Any way you look at it, race, class and poverty play a role in who gets tried for a capital case and who ends up on death row. Look at Robert Blake. After his trial he said, "I had the freedom to go broke. It cost me $10 million to win my murder case."

WHY IS the fight against the death penalty important?

THE CRIMINAL justice system, including the death penalty, is the last bastion of institutionalized racism in this country. But our government chooses not to deal with it.

A few decades ago, we won civil rights, and we forced our government to acknowledge that racism was real. We even got them to fix some of the problems, like segregation of schools in the Brown v. Board of Education case. However, today the government refuses to even acknowledge--let alone lift a finger--to stop the racism that riddles our criminal justice system.

The criminal justice system has always been the vehicle to control people of color. This tracks back to slavery. There is an underlining fear whites have. They knew slavery and Jim Crow was wrong, and now they want to protect themselves against the repercussions.

The criminal justice system is serving as an official genocide mission, and the death penalty is a modern lynching tool.
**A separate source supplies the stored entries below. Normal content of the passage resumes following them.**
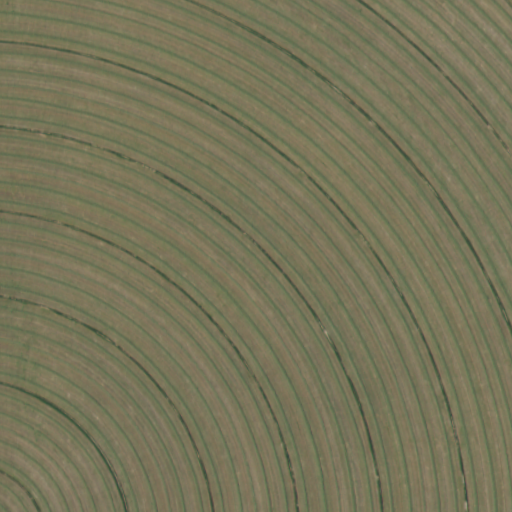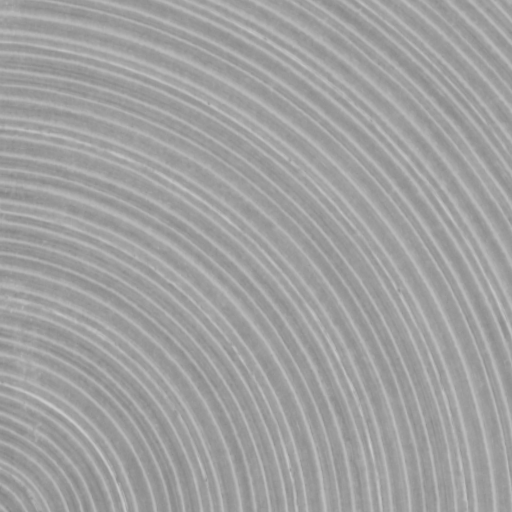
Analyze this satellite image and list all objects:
crop: (256, 255)
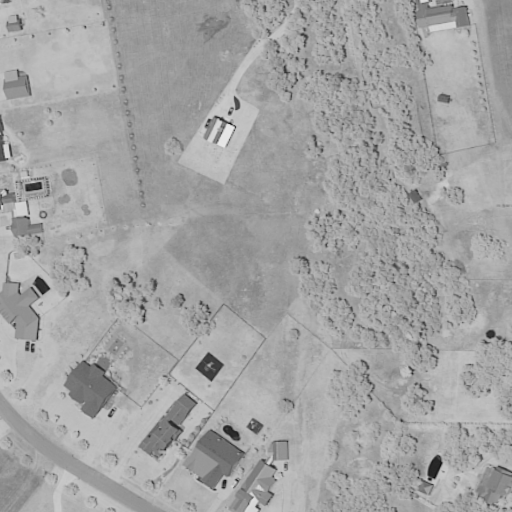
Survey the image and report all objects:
road: (262, 49)
road: (137, 437)
road: (72, 462)
road: (65, 487)
building: (501, 490)
road: (288, 492)
building: (504, 492)
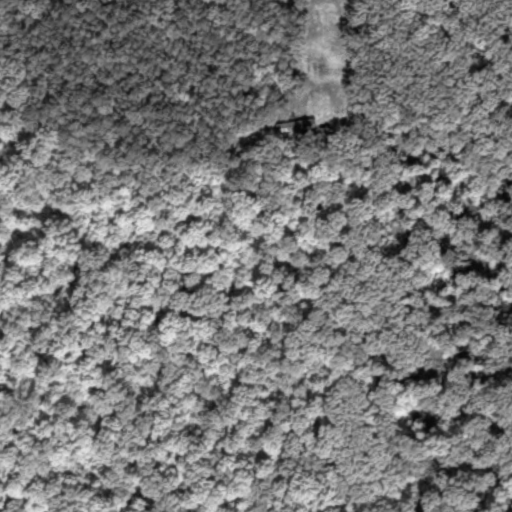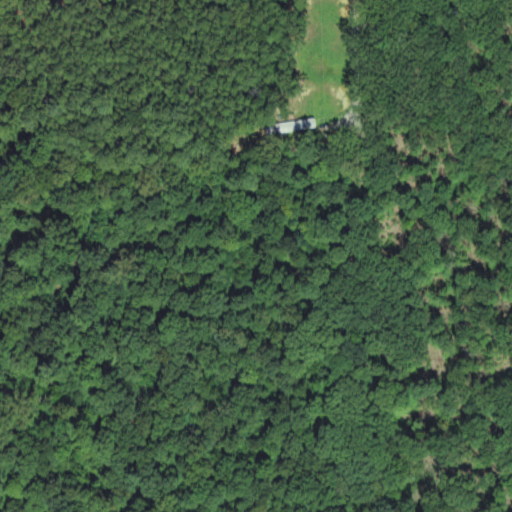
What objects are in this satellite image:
building: (294, 127)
The government refuses to invest in any social services, which they see as a failed social policy. So the only other option is to lock us up or kill us.

Working with Stan has completely awakened me from a naïve middle-class view of the criminal justice system. While I never believed in the death penalty, I believed in the justice system. But I've learned through personal experience as well as secondhand from Stan that the criminal justice system is inherently racist.
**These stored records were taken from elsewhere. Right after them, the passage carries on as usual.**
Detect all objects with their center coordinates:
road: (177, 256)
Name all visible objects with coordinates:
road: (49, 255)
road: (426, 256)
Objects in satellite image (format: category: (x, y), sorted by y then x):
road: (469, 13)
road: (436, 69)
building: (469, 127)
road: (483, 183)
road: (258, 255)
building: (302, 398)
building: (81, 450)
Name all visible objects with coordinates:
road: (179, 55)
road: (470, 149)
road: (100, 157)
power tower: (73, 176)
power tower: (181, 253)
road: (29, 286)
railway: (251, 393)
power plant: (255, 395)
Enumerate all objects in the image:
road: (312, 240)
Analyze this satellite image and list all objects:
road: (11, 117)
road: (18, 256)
On the bright side, the criminal justice system has made an activist out of me. We are going to win Stan's case, but I'm not stopping. They created me. Now they'll have to deal with me.

Stan wants to fight for justice. He has always maintained his innocence, and he says if they have evidence against him, bring it on. But don't win by conducting a racist, unjust trial.

Grassroots activists need to get involved in the fight because it is a fight for all of our rights. Our leaders are elected officials--they care about their political futures, and it is the people who have control over their careers. It is important for death penalty activists to raise hell about the rolling back of our civil rights. Staying silent will only guarantee the miscarriage of justice from a system that is rotten to the core.

It is time for the American public and the civil rights movement to acknowledge this fight and make our leaders care. People need to stand up and say, "No more!"